JB: There appears to be dissatisfaction in corporate America with the students of many universities. How do employers view the graduates?

SCHANK: The dissatisfaction is real enough but the blame is often oddly placed. What would employers like students to know that they don't know?

Corporations across America worry about students knowing basic business concepts (like accounting), knowing about how to work in teams, knowing how to write well, make oral presentations, and generally knowing how and why businesses work. But, where would students learn all this? Even a major in business might not learn all these things, and most universities discourage undergraduate majors in business. So, a student interested in business is likely to major in economics where he learns about macro and micro economic systems and learns next to nothing of what I have listed above.

Of course, I am not recommending that a college education ought to be proper training in business. (Although the idea that, in our world, understanding business is considerably less important that understanding Dickens is of some mystery to me.) The problem is really with the conception of a liberal education and the monopoly on education that is held by those who have that conception. Students think they should go to college to get a job and colleges think students are there for some other reason entirely. A compromise might be nice. Colleges do have some obligation to raise the consciousness of students beyond their initial aspirations. On the other hand they also have the obligation to respect the practical exigencies that are extant in today's world.

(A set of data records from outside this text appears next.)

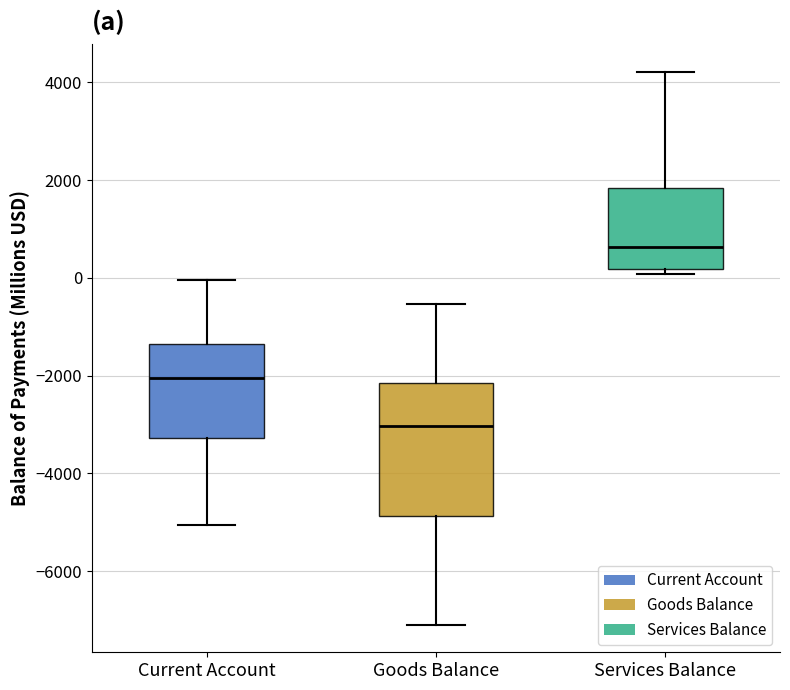

Which box has the highest median line?

Services Balance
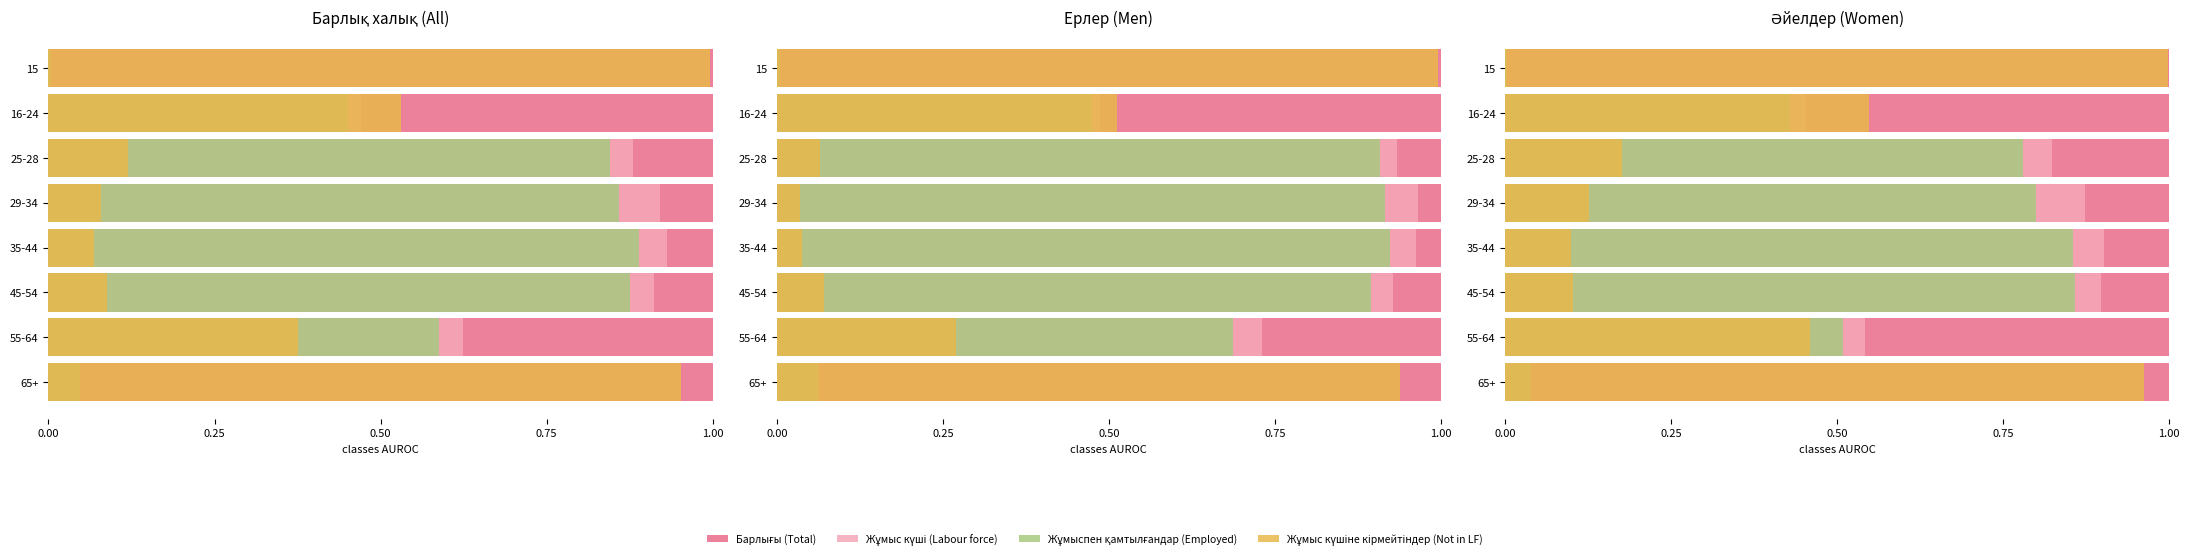

Are the bars horizontal?

Yes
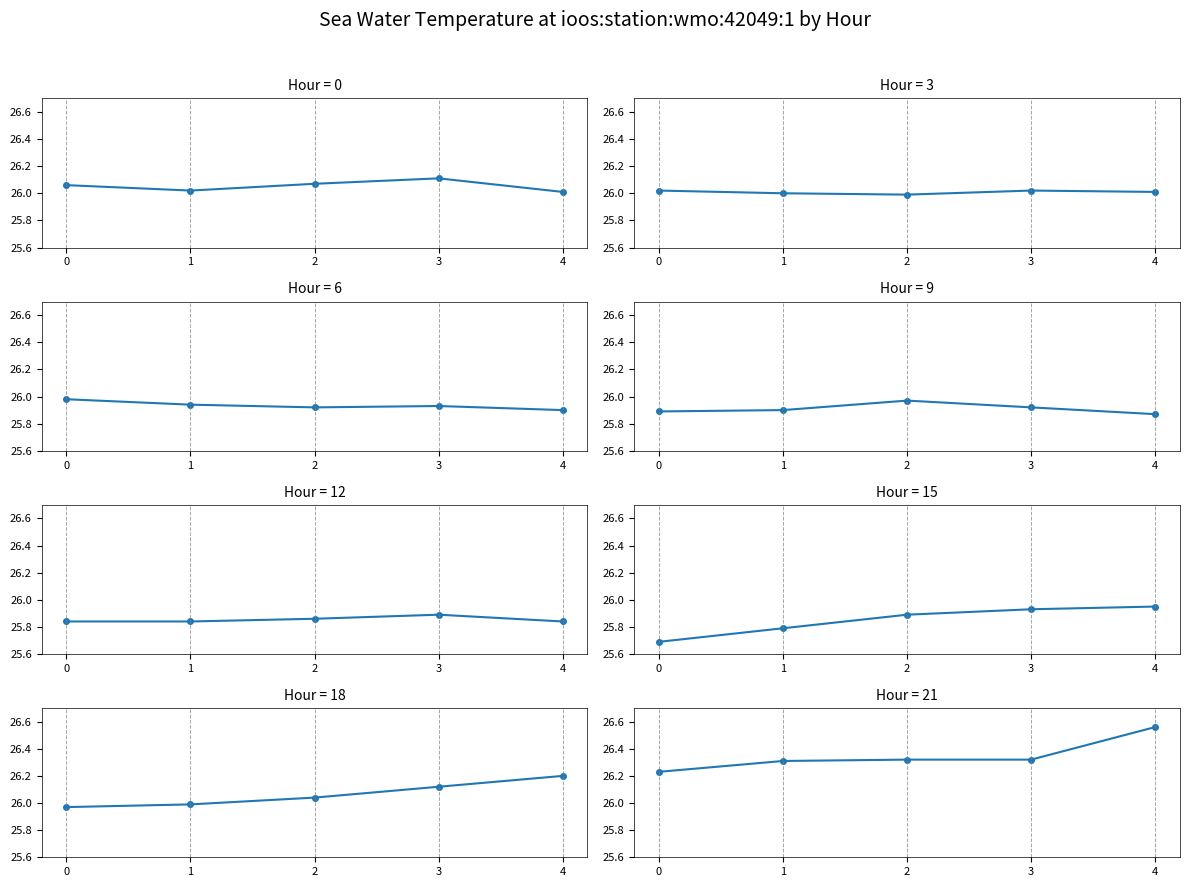

Rank the categories by value from highest to lowest.

4, 2, 3, 1, 0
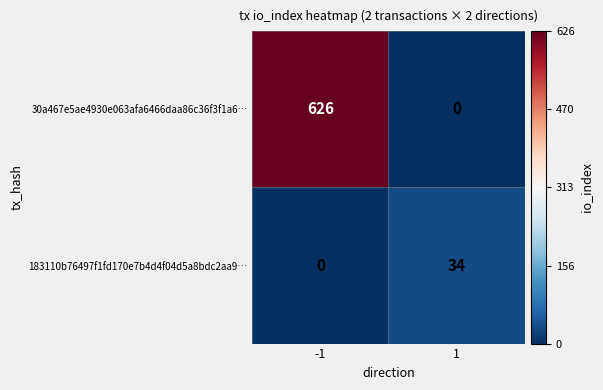

How many distinct data groups are displayed?

2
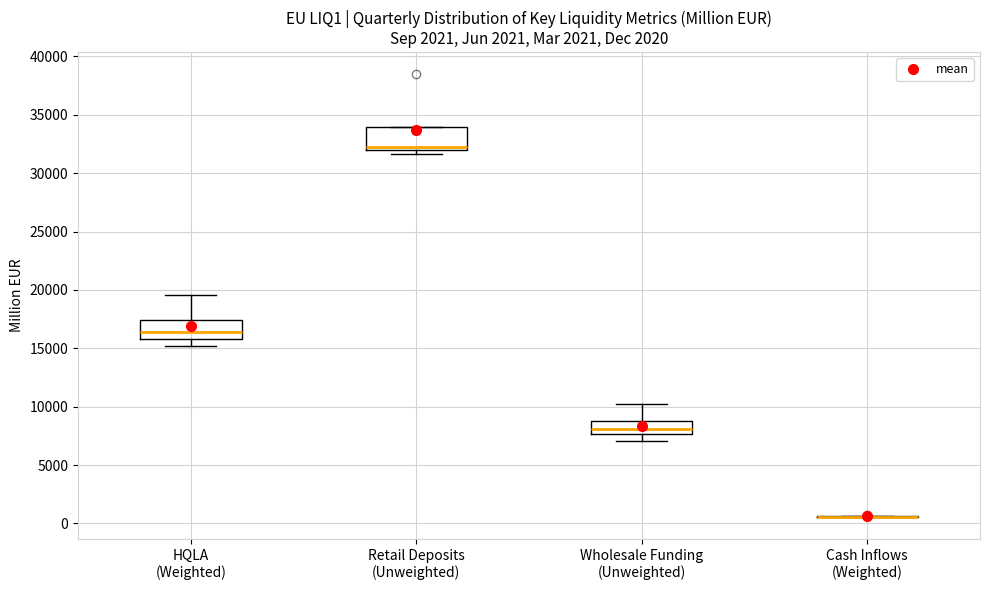

Reading left to right, transcribe this box plot: for each box, give where its median line is, the range the box spans, and where its two whiskers end, as read against the y-axis. The values are not printed on the chart, so give them approximately, as read against the axis.

HQLA (Weighted): median 16500, box 16000 to 17500, whiskers 15000 to 19500
Retail Deposits (Unweighted): median 32500, box 32000 to 34000, whiskers 31500 to 34000
Wholesale Funding (Unweighted): median 8000, box 7500 to 9000, whiskers 7000 to 10000
Cash Inflows (Weighted): box collapsed to a line at 500, whiskers 500 to 500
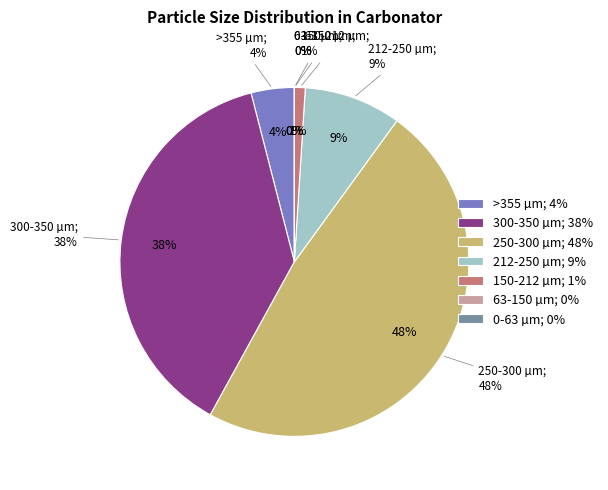

To the nearest percent, what is the difference between the 300-350 µm and 212-250 µm slice percentages?

29%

Political science majors presumably want to work in politics and usually do not want to work on the theory of political systems. Psychology majors presumably are interested in the mind and might want to work in health related fields and are not likely to become experimental psychologists. Do these fields care about this when they design their curricula? You bet they don't. Professors often share the idea that they are really training their students to become academics like themselves and that their job is to cater to the one or two students who show promise in that regard. All other students, those who will become practitioners in these fields, are given short shrift and not taken seriously by the curriculum committee. Individual professors can and do work around the system they have set up, but by and large the system does not enable or even care about future student employment.

JB: Given this focus on making students into mini-academics, don't colleges prepare students for graduate study? How do the graduate schools view the graduates?